Since starting the Language Mastery Show in 2009, I have interviewed over fifty of the world’s best language learners, including some “polyglots” who speak five, ten, fifteen, or even more languages!

One of the most impressive such individuals is Lindie Botes, a South African UX designer based in Singapore who speaks 12+ languages to varying degrees, including Korean, Japanese, Mandarin Chinese, and Hungarian!

So how did she acquire so many languages when most people struggle to learn just one? And just as important, how does she maintain the languages she has worked so hard to acquire?

She has many interesting methods (which I encourage you to dig into on her website or YouTube channel), but the one I find most intriguing is “language stacking.” In a nutshell, the method involves learning one foreign language through another that you already speak to a high level.

As Lindie explains in her video How learning 8+ languages changed my life | My polyglot story:

“Language stacking is learning one language up to an intermediate or advanced level and then using it as the language of instruction for another language.”

Suppose that you have reached a high level of fluency in Japanese and want to learn Korean next. Instead of getting Korean learning materials written for native speakers of English, with language stacking, you would instead find Korean materials written for Japanese speakers.

Sounds crazy, right? Why add in this extra layer of complexity?

Well, as accomplished polyglots like Lindie have shown, this approach can actually make language acquisition much more efficient and effective. It allows you to squeeze out much more benefit from your daily doses of language study, it makes it feasible to maintain multiple languages over time, and in the case of certain language pairs (e.g. Japanese + Korean or Spanish + Italian), it allows you to leverage similarities between the two languages.

Take Japanese and Korean. Both have the same basic word order and share many helpful grammatical features (e.g. honorifics, use of grammatical particles, etc.).
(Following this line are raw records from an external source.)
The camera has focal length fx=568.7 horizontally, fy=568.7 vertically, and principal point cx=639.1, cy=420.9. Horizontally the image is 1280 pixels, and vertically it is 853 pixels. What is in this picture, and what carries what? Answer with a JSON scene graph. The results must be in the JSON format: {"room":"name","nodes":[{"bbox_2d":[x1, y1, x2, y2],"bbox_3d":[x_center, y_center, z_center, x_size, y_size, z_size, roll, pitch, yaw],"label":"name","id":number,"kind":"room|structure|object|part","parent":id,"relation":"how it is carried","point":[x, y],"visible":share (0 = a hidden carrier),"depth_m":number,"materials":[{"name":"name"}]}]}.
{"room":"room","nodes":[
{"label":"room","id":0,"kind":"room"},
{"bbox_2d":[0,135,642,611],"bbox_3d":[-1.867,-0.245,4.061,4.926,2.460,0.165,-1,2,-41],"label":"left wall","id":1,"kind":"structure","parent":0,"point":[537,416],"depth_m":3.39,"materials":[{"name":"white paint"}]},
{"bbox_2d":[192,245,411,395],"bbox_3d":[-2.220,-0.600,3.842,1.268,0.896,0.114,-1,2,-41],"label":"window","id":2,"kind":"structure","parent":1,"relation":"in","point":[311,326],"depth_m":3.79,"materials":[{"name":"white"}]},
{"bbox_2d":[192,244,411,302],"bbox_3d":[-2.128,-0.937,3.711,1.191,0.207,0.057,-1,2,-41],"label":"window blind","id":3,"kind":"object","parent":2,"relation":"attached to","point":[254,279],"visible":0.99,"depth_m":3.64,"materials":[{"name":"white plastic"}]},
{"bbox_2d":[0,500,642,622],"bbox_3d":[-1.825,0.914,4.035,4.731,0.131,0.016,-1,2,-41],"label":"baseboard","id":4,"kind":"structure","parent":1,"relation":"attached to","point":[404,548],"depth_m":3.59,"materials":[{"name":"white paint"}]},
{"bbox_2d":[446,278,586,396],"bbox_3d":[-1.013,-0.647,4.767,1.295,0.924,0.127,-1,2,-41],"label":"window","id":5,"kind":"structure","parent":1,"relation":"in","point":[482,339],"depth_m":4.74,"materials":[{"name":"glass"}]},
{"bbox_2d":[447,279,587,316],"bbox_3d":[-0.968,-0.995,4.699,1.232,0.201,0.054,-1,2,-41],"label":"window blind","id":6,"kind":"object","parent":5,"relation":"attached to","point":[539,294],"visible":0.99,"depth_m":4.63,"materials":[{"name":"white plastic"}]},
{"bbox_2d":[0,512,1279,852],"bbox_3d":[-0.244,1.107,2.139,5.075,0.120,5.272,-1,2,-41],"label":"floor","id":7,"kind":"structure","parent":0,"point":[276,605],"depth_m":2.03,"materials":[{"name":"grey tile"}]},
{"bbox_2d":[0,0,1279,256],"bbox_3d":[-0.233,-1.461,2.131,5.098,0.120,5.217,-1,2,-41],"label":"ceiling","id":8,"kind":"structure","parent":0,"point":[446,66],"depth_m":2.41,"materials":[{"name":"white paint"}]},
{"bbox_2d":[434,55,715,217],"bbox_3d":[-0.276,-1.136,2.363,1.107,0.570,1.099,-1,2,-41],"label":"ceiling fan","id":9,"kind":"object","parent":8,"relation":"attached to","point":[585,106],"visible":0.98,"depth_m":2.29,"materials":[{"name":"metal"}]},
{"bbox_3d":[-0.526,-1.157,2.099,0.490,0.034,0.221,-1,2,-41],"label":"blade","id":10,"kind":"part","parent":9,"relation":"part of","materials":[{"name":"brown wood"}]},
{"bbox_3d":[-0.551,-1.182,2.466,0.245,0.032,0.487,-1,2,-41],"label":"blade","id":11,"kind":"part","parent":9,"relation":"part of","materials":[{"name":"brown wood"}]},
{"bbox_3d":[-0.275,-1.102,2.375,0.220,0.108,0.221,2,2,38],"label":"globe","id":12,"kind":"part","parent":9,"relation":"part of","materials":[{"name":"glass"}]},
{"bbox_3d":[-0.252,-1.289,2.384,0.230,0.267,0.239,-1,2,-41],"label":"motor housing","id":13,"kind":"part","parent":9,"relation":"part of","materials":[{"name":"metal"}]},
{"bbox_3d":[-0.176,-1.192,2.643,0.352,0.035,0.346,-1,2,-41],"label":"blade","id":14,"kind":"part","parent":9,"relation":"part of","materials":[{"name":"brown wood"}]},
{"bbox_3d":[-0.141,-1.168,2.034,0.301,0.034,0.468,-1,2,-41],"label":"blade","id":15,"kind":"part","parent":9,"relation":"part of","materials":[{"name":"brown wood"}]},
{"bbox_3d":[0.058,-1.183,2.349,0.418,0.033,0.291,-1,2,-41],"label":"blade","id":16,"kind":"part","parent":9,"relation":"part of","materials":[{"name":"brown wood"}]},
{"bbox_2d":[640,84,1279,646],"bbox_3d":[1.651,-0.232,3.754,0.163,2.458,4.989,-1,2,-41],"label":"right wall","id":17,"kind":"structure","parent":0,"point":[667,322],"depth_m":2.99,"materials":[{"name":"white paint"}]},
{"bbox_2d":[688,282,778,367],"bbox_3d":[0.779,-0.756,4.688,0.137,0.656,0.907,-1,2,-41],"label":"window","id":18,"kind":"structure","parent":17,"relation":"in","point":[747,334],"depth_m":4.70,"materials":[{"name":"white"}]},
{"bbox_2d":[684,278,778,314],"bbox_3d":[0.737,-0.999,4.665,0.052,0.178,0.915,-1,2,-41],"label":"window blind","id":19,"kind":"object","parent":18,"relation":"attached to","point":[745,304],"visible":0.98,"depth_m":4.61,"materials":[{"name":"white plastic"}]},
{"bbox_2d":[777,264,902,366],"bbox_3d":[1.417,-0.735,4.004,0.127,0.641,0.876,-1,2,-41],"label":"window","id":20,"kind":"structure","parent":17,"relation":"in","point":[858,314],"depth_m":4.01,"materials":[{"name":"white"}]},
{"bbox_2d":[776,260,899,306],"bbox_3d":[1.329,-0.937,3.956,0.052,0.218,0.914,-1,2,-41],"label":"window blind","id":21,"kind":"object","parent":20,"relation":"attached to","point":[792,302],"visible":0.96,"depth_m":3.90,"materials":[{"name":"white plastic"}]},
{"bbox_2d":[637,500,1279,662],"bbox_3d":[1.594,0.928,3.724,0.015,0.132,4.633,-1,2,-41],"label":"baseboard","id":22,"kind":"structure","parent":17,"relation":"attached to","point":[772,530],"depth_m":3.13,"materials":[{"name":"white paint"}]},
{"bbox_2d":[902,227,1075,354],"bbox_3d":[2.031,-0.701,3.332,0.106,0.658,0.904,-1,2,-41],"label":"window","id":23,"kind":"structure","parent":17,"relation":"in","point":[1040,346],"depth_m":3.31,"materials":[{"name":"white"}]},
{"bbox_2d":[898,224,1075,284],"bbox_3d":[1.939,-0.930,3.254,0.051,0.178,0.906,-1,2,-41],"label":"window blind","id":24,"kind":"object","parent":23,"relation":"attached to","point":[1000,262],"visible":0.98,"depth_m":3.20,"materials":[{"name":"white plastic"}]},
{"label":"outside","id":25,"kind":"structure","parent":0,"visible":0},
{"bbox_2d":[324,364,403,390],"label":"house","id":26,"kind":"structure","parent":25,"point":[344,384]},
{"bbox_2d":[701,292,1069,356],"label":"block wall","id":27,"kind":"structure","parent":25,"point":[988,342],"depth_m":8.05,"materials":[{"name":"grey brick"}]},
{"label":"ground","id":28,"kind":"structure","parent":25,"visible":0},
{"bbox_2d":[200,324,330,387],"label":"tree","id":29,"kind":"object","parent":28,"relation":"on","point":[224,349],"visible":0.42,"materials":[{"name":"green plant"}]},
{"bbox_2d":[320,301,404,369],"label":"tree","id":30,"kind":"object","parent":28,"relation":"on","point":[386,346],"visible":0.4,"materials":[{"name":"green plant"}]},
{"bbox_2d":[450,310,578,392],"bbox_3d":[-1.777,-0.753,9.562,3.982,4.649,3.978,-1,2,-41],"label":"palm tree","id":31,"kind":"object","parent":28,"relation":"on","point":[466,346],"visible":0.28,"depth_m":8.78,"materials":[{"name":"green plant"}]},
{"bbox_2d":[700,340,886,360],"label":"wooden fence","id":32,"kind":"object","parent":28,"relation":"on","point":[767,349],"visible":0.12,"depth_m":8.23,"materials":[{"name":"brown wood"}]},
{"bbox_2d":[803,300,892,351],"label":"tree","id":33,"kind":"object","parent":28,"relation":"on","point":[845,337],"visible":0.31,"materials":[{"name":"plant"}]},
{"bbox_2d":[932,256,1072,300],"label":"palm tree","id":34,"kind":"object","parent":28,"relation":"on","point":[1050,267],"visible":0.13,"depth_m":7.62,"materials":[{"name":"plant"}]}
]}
There are also a lot of cognates, with thousands and thousands of the same original words borrowed into Korean (Sino-Korean vocabulary) and Japanese (Sino-Japanese vocabulary) from Chinese over the millennia. With enough exposure, you can start to spot phonetic patterns and sometimes guess how a given word will be pronounced in any of the three languages even if you only know how it’s pronounced in one of them (though you should of course check the dictionary to confirm the proper pronunciation).

For example, “library” is tú-shū-guǎn (圖書館, 图书馆) in Mandarin Chinese, do-seo-gwan (도서관) in Korean, and to-sho-kan (図書館) in Japanese. See the similarities? You can always hear the gradual transition from one to the other as the word gradually moved from China to Korea to Japan over the centuries.

But you needn’t limit language stacking to similar languages. Lindie, for example, has used the method to learn Spanish through Japanese (not exactly linguistic twins). What matters, as in all language learning, is that:

  • You choose materials at your level.
  • You choose materials that fit your interests.
  • You spend time with the language every day.

If you follow these three criteria for enough time, you too can get fluent in one or more foreign languages. You probably won’t get to 12+ languages like Lindie unless you design your life and identity around languages, but so what? You can at least get really good at a few. Polyglots like Lindie are impressive. But their accomplishments are completely replicable by the rest of us. It’s simply a matter of choosing the scale and pace that fits your life, not someone you admire on YouTube.